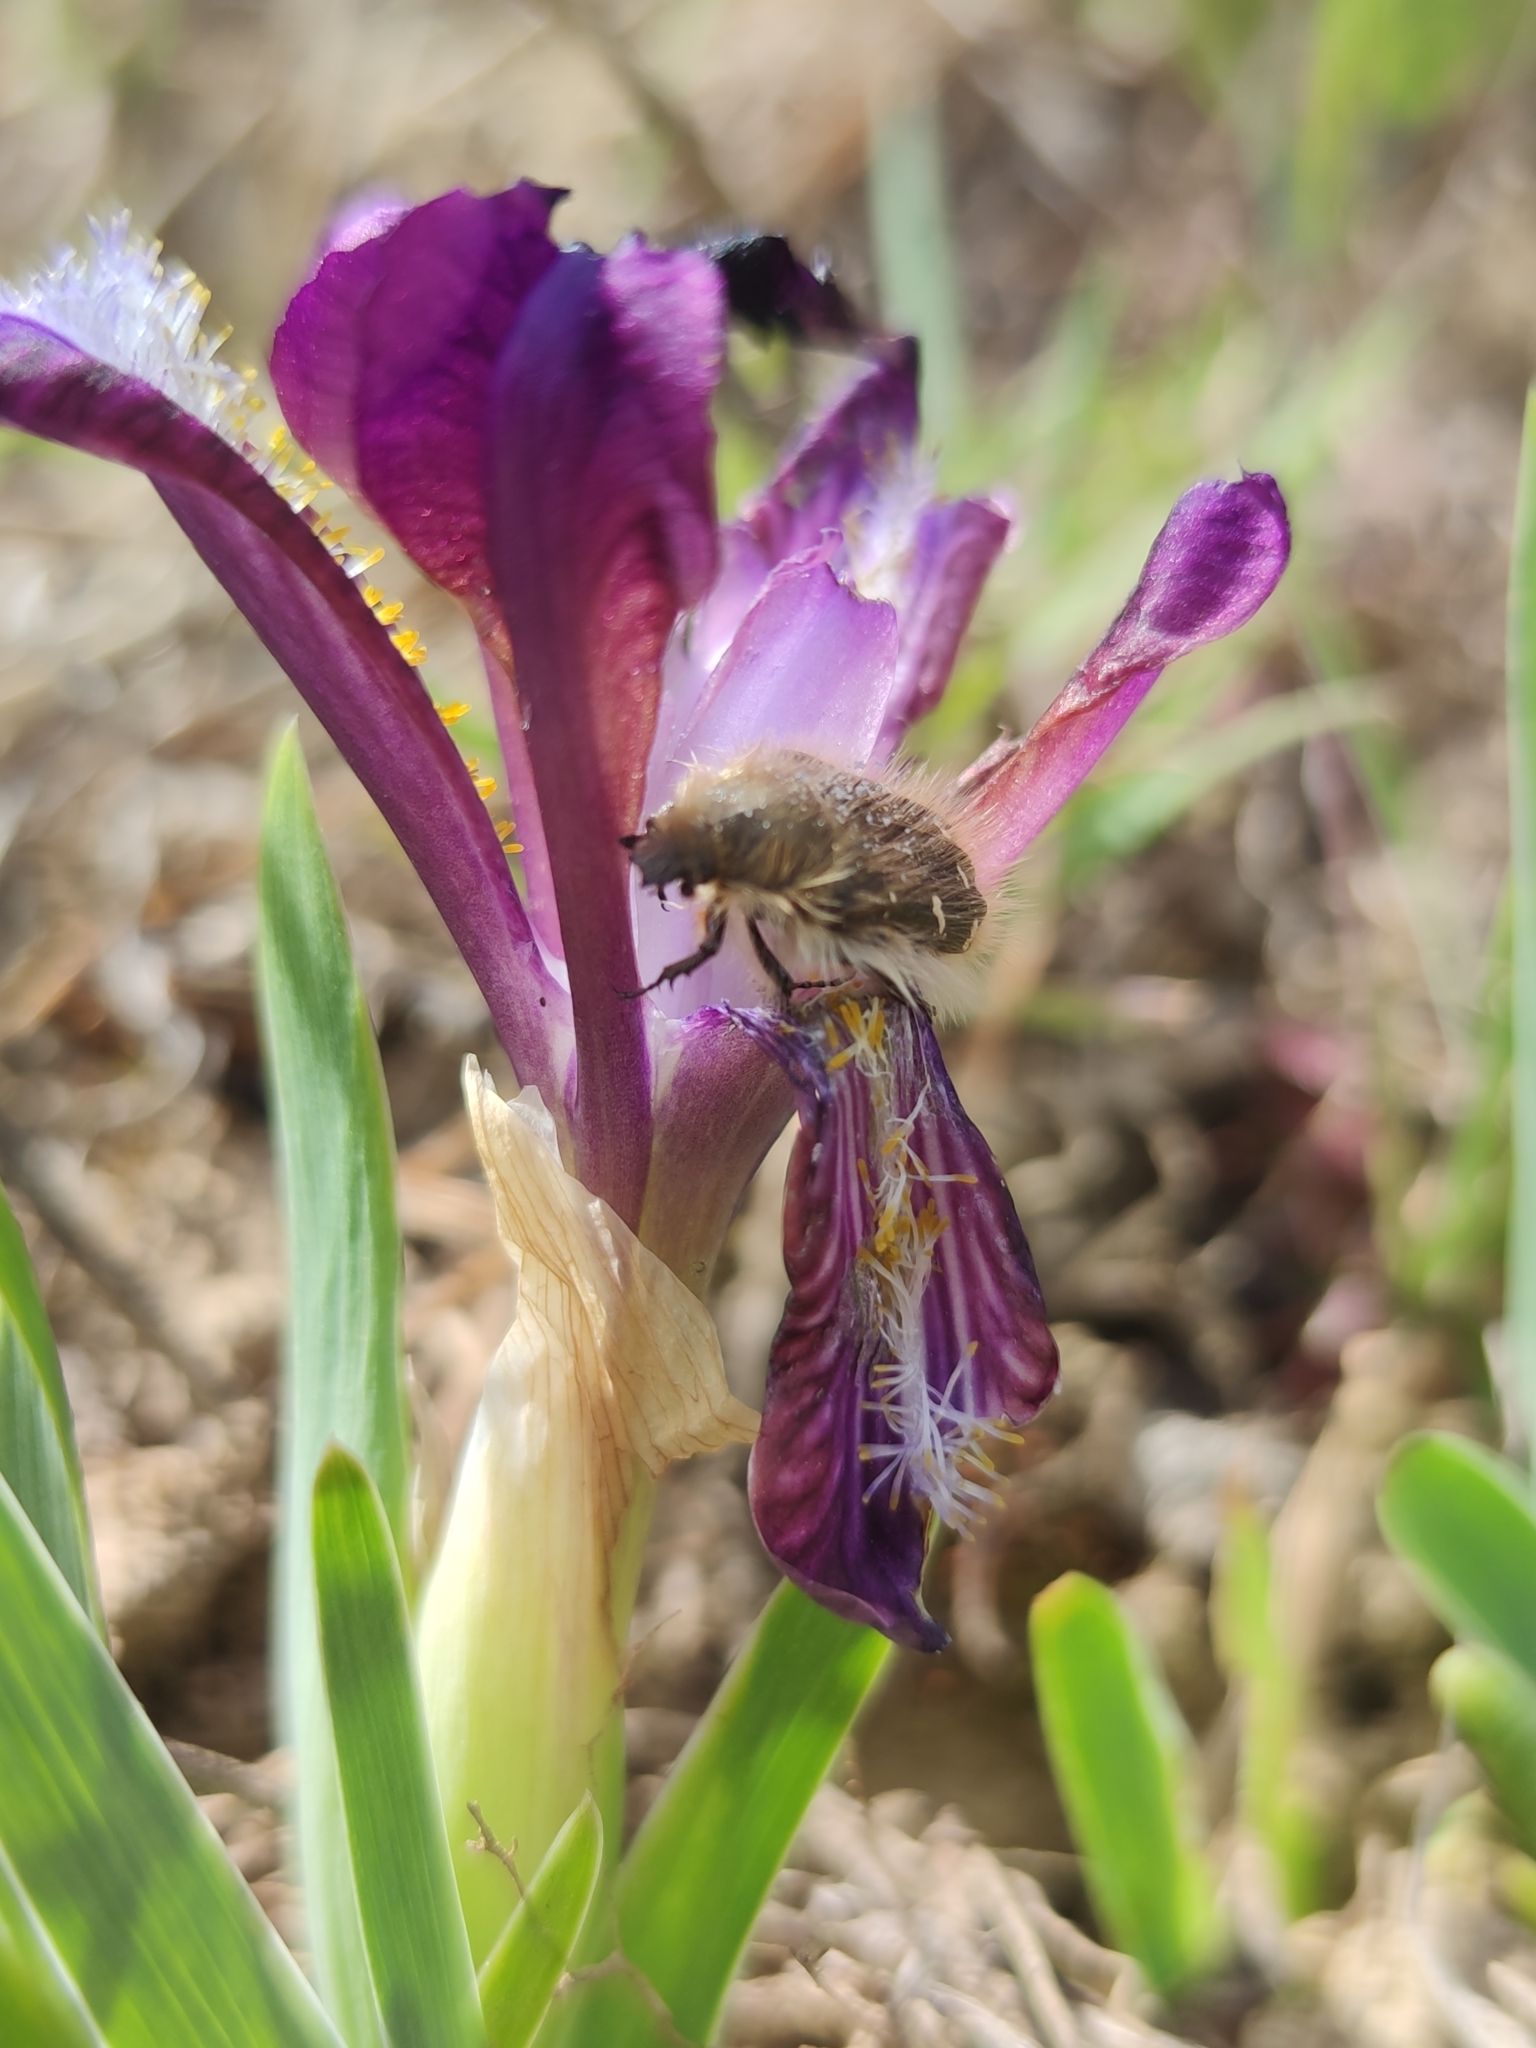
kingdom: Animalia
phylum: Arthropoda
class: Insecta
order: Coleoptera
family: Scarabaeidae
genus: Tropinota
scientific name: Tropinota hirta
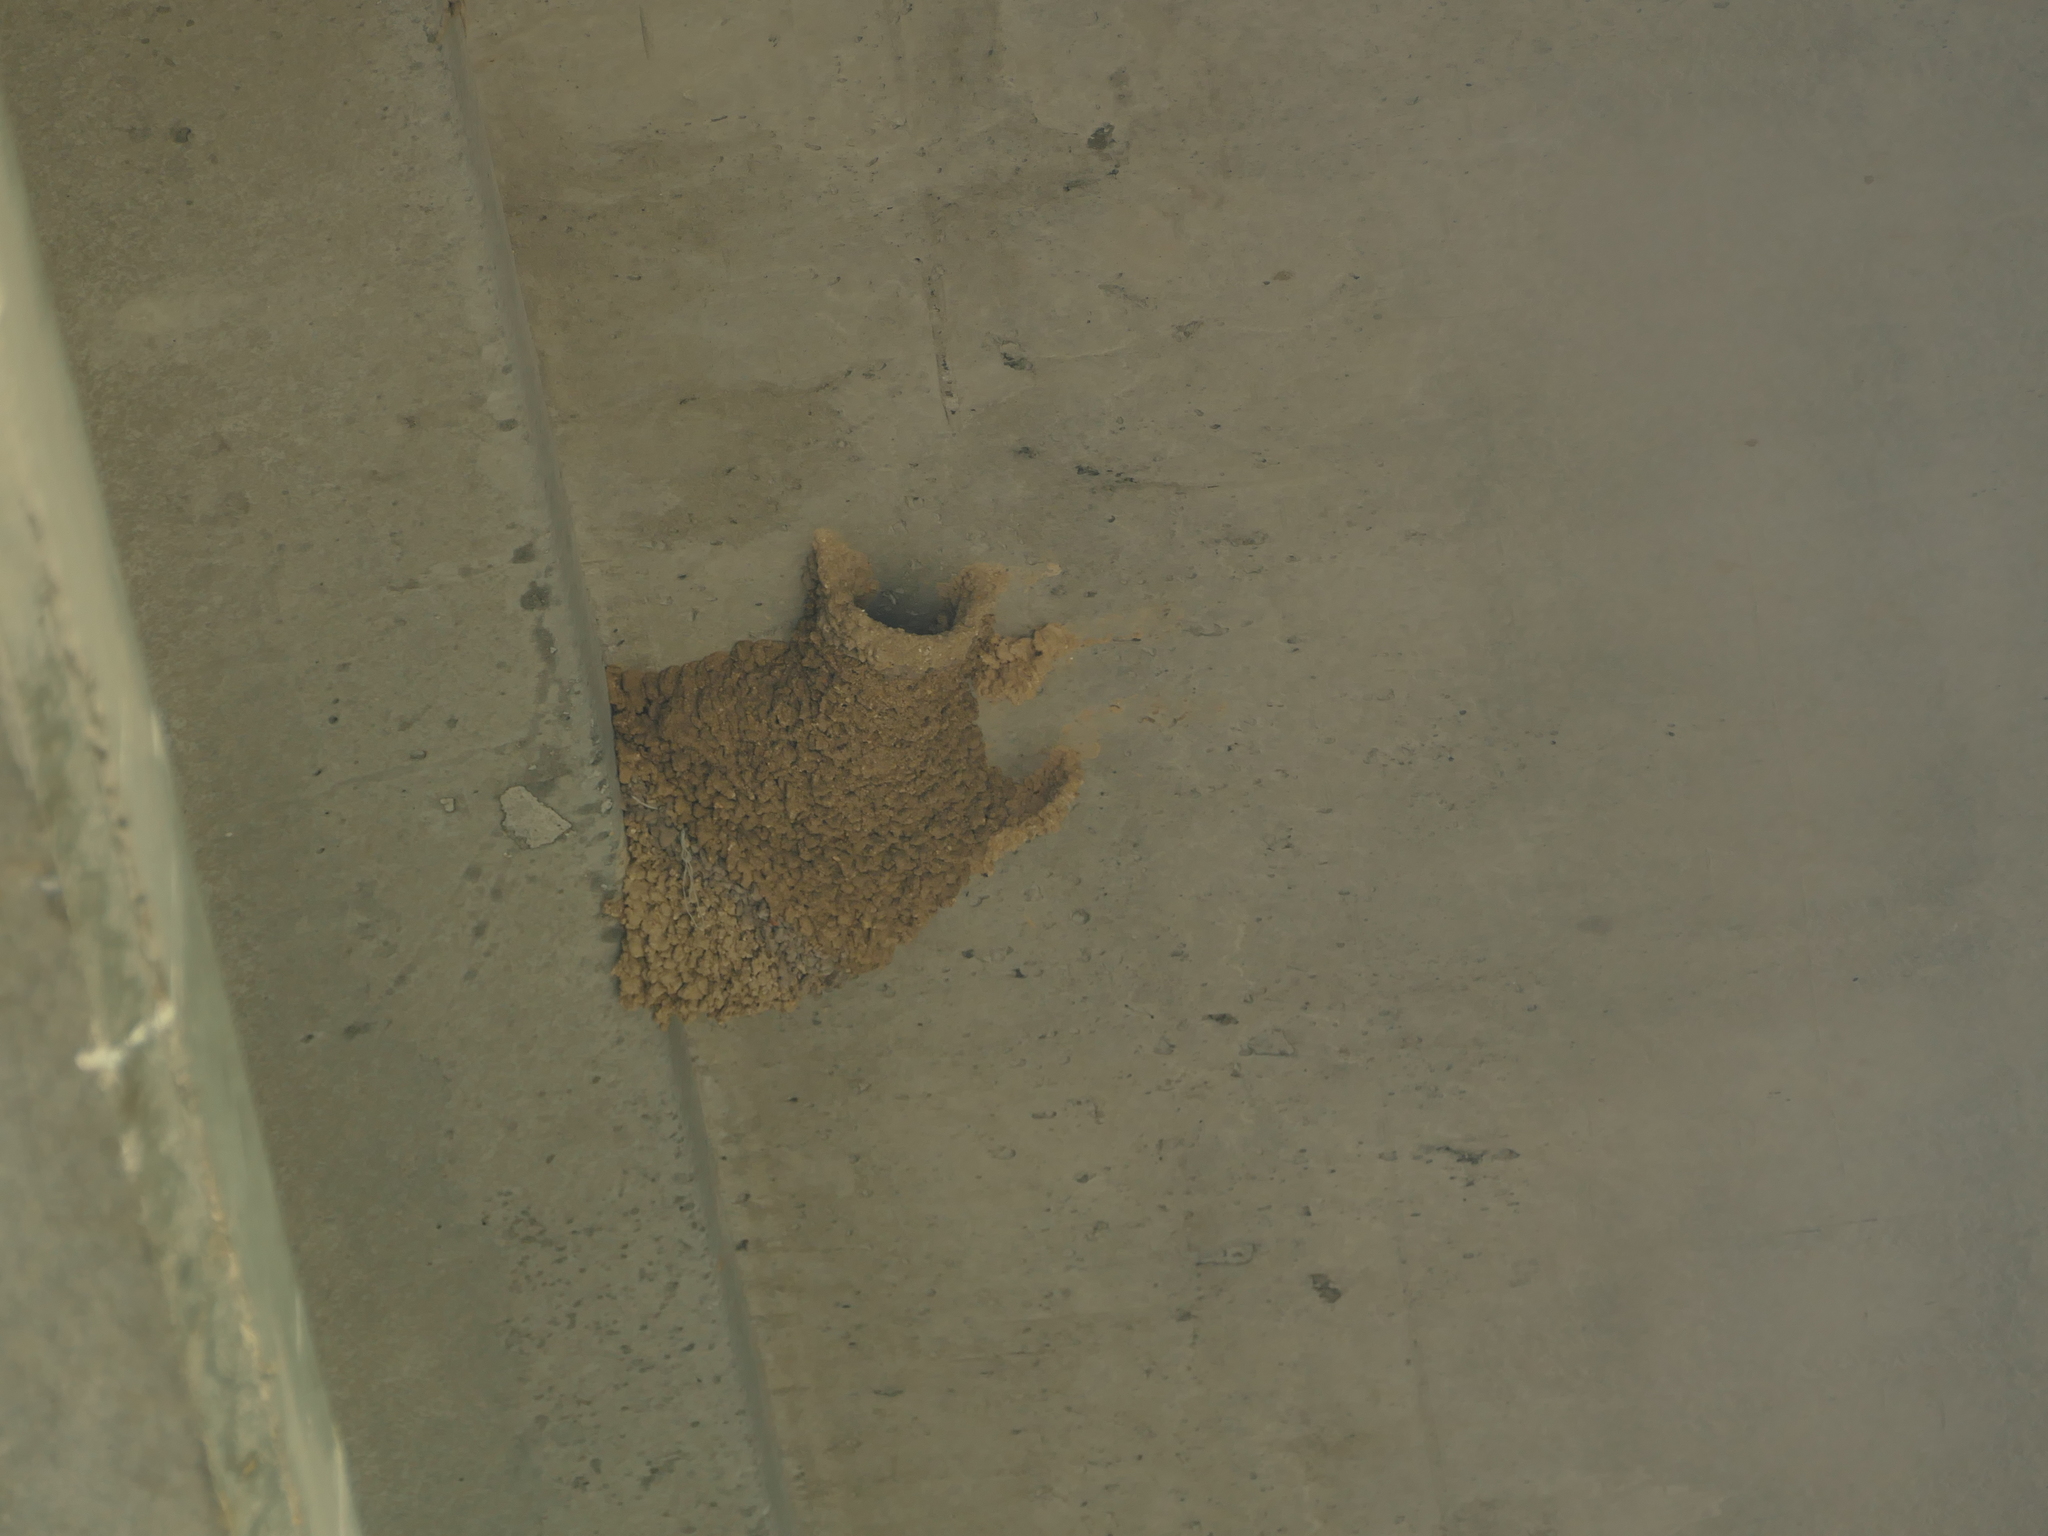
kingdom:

☆ ☆ ☆ ☆ ☆ ☆ ☆

*WHAT THE TASK REQUIRES*
Update the records by replacing "scientific name" with "species" wherever it appears and keeping every other line the same. Leave out the pictures.

*WRITTEN SOLUTION*
kingdom: Animalia
phylum: Arthropoda
class: Insecta
order: Coleoptera
family: Scarabaeidae
genus: Tropinota
species: Tropinota hirta
kingdom:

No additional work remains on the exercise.